L’entreprise ne reconnaît aucune erreur. Elle indique avoir suspendu campagne de promotion une semaine après son lancement (un élément que Jonathan réfute, estimant que des T-shirts ont encore été vendus en juin 2018). Reitmans dit encore : " Nous avons entrepris des discussions afin d’établir un dialogue respectueux directement avec M.Kubben et ses représentants. Toutefois, ni M.Kubben ni ses représentants n’ont répondu à notre dernière communication, ce qui explique notre surprise devant les publications d’aujourd’hui. "

Jonathan Kubben s’est dit stupéfait face à cette réaction de Reitmans : " On n’a plus répondu parce qu’ils ne reconnaissaient aucun tord et n’offraient aucune réparation ", répond-il. Les versions continuent donc à diverger. Et le communiqué n’indique pas ce que Reitmans compte faire de la marque, qu’elle a officiellement déposé au Canada en avril 2018.

David contre Goliath

Jonathan est loin d’être le premier à mener une telle fronde. Dans le monde de la mode et du prêt-à-porter, plusieurs petits créateurs ont déjà révélé que de grandes marques avaient plagié leur idée sans leur autorisation. Mais le rapport de force n’est jamais en faveur des plus petits. Souvent, en allant au procès et à la confrontation, ils risquent de se ruiner.

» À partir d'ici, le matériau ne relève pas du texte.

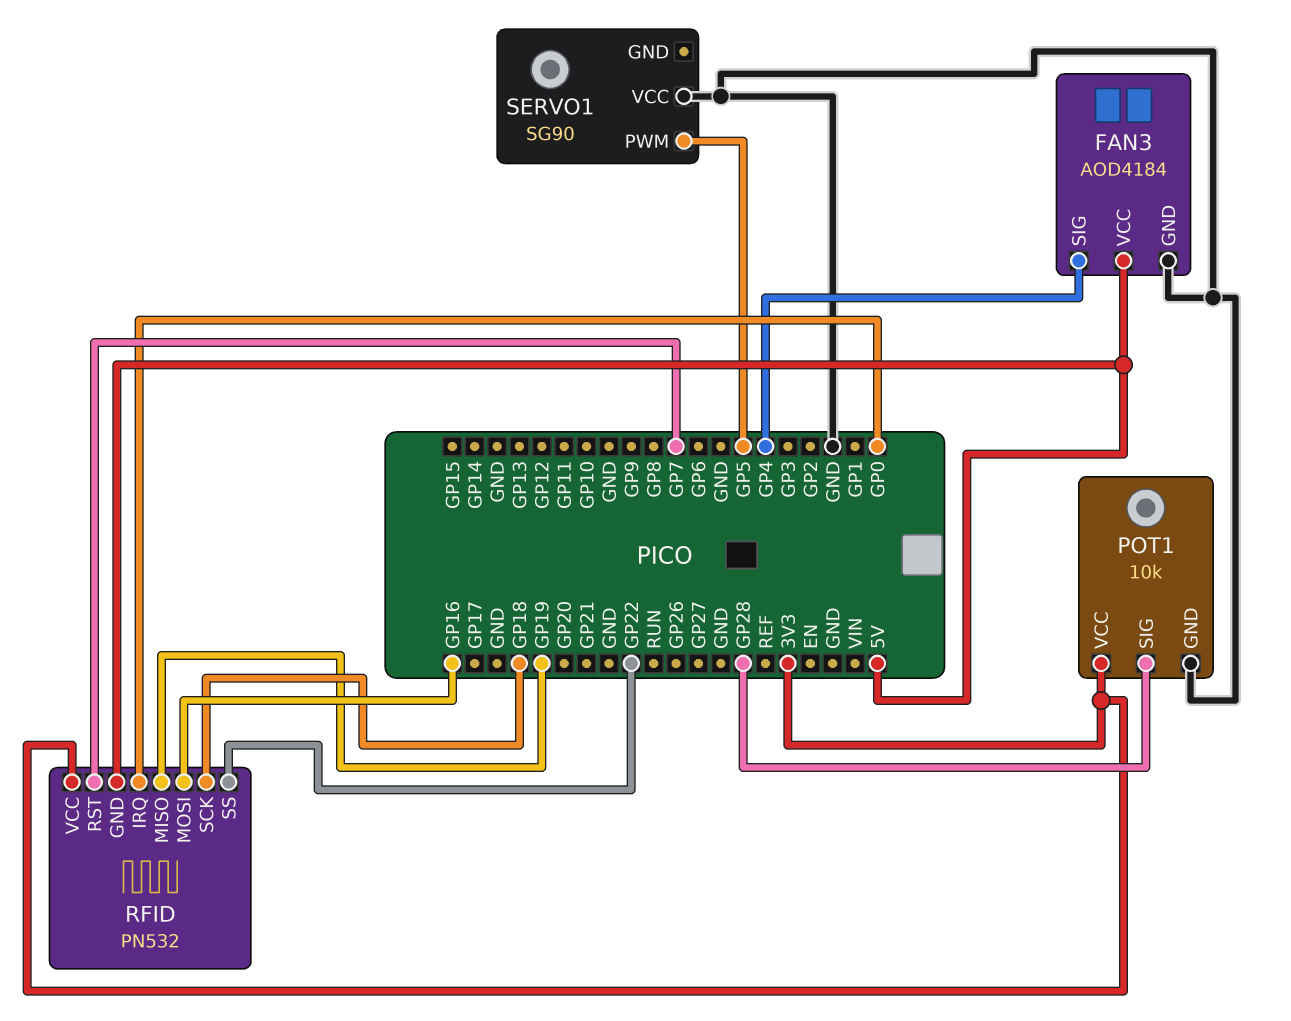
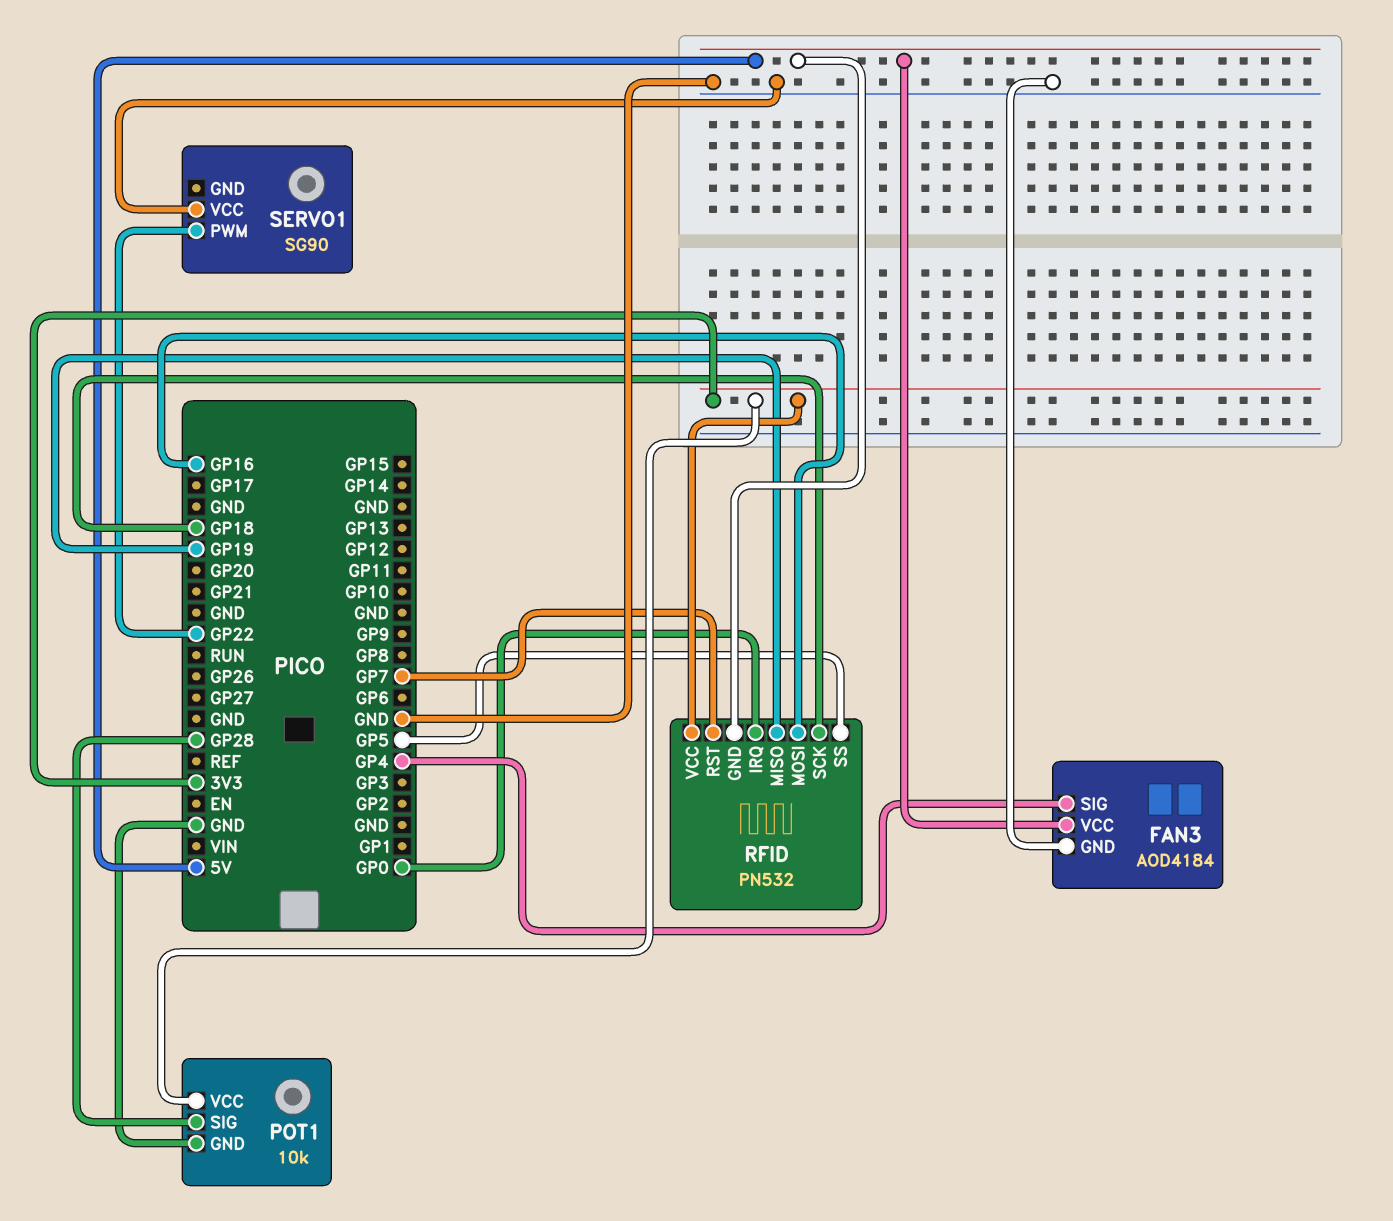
RFID pin SS: GP22 -> GP5
SERVO1 pin PWM: GP5 -> GP22

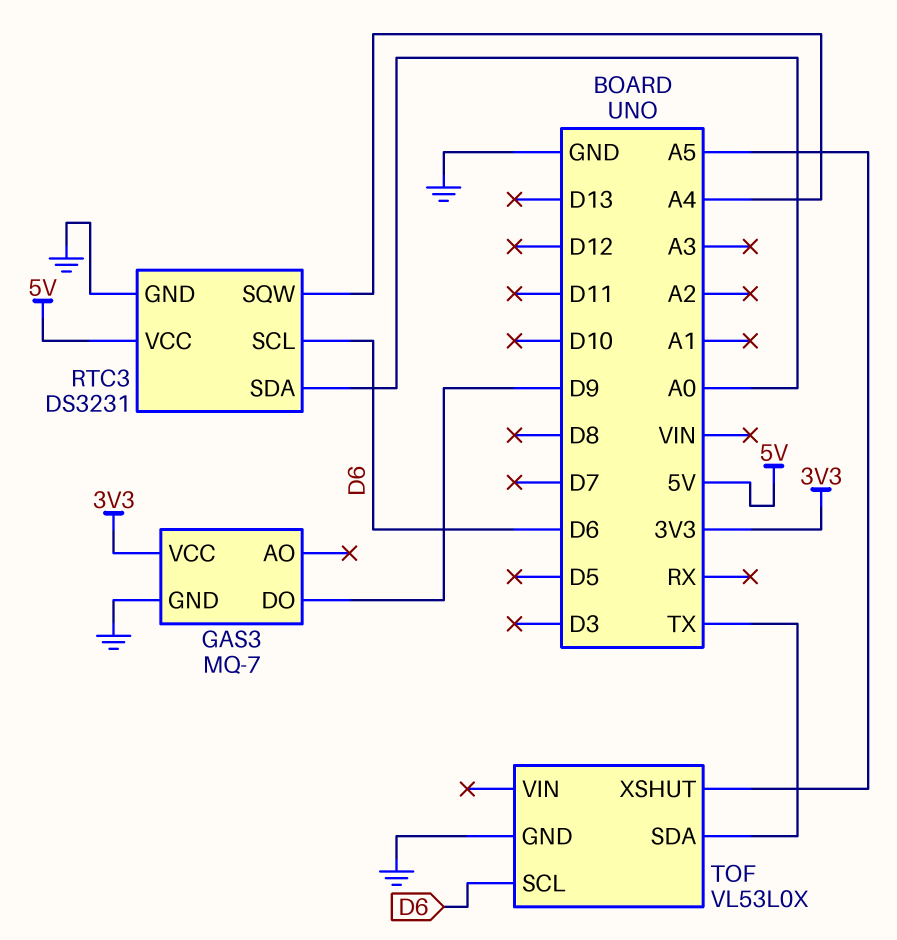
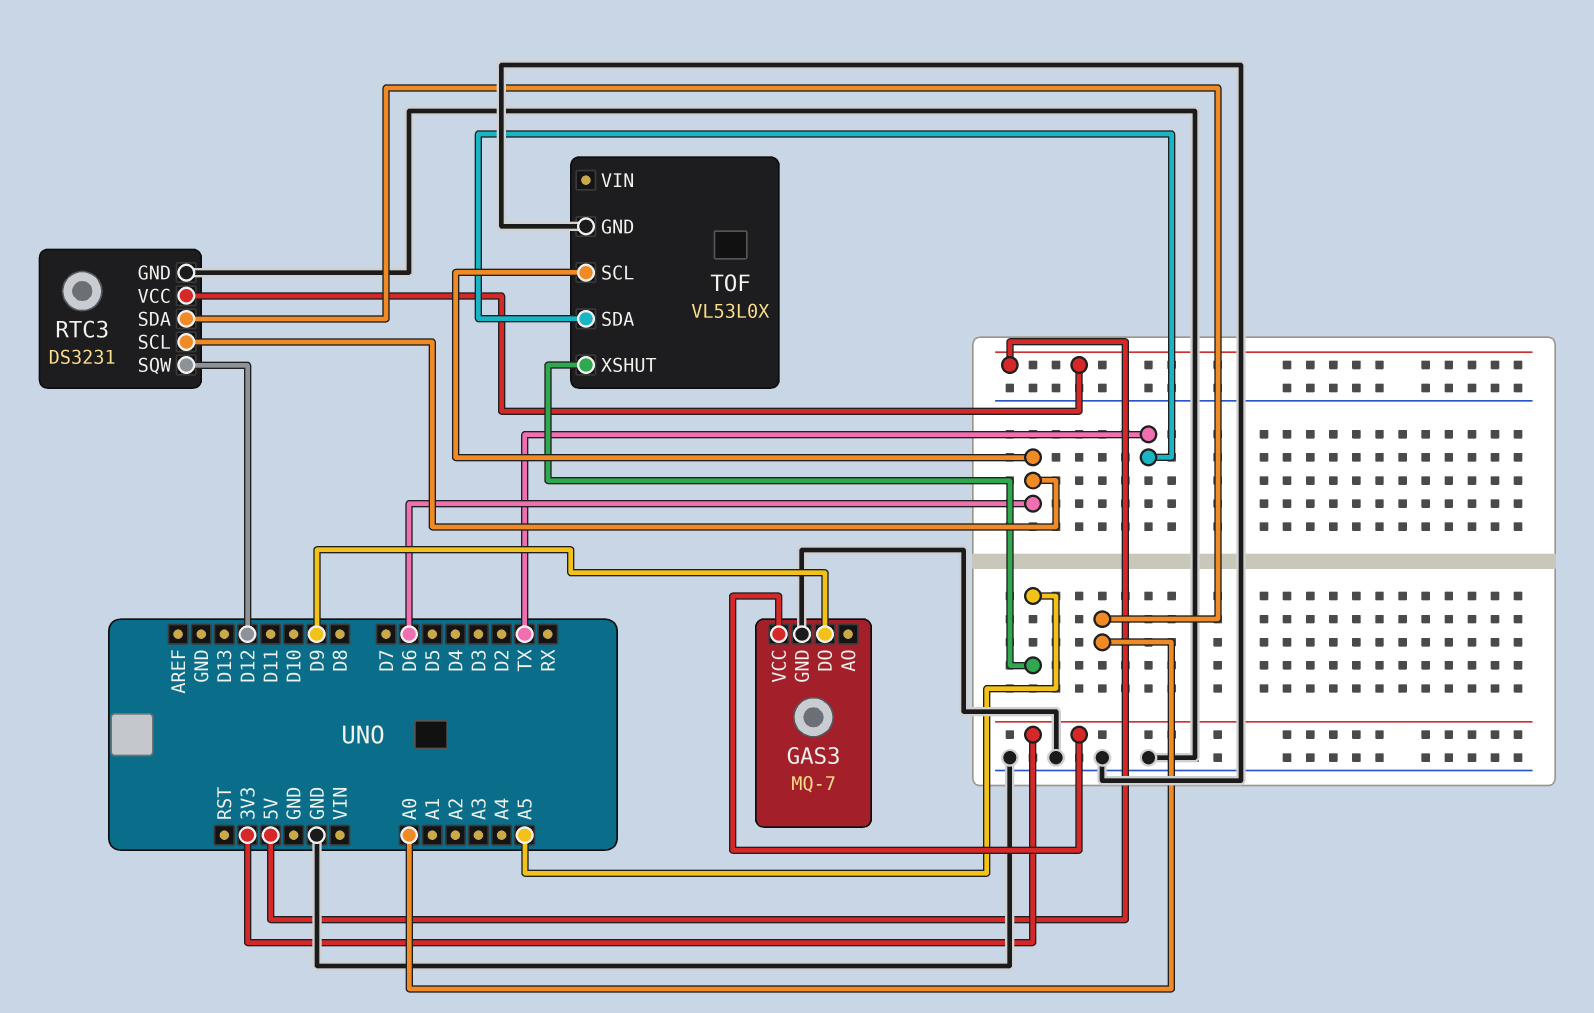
RTC3 pin SQW: A4 -> D12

Me Quentin Leclercq est avocat à Montréal, il a beaucoup travaillé dans le secteur de la mode. " C’est sûr que ça coûte beaucoup d’argent et d’ailleurs, en litige, on voit parfois la partie la plus faible économiquement qui abandonne avant la fin parce que, tout simplement, elle n’a plus les moyens de continuer ", indique-t-il.

Dommage à la réputation

Si le combat juridique est inatteignable pour des raisons financières, il reste une piste à Jonathan : faire réagir Reitmans en publiant son histoire sur les réseaux sociaux et la faire partager par son réseau d’influenceurs. " Ce n’est pas juste moi contre Reitmans, ce sont les petits créateurs contre les grosses entreprises ", croit le Belge.

Entre-temps, il a pris soin de déposer son concept aux Etats-Unis et au Mexique, pour éviter une autre déconvenue.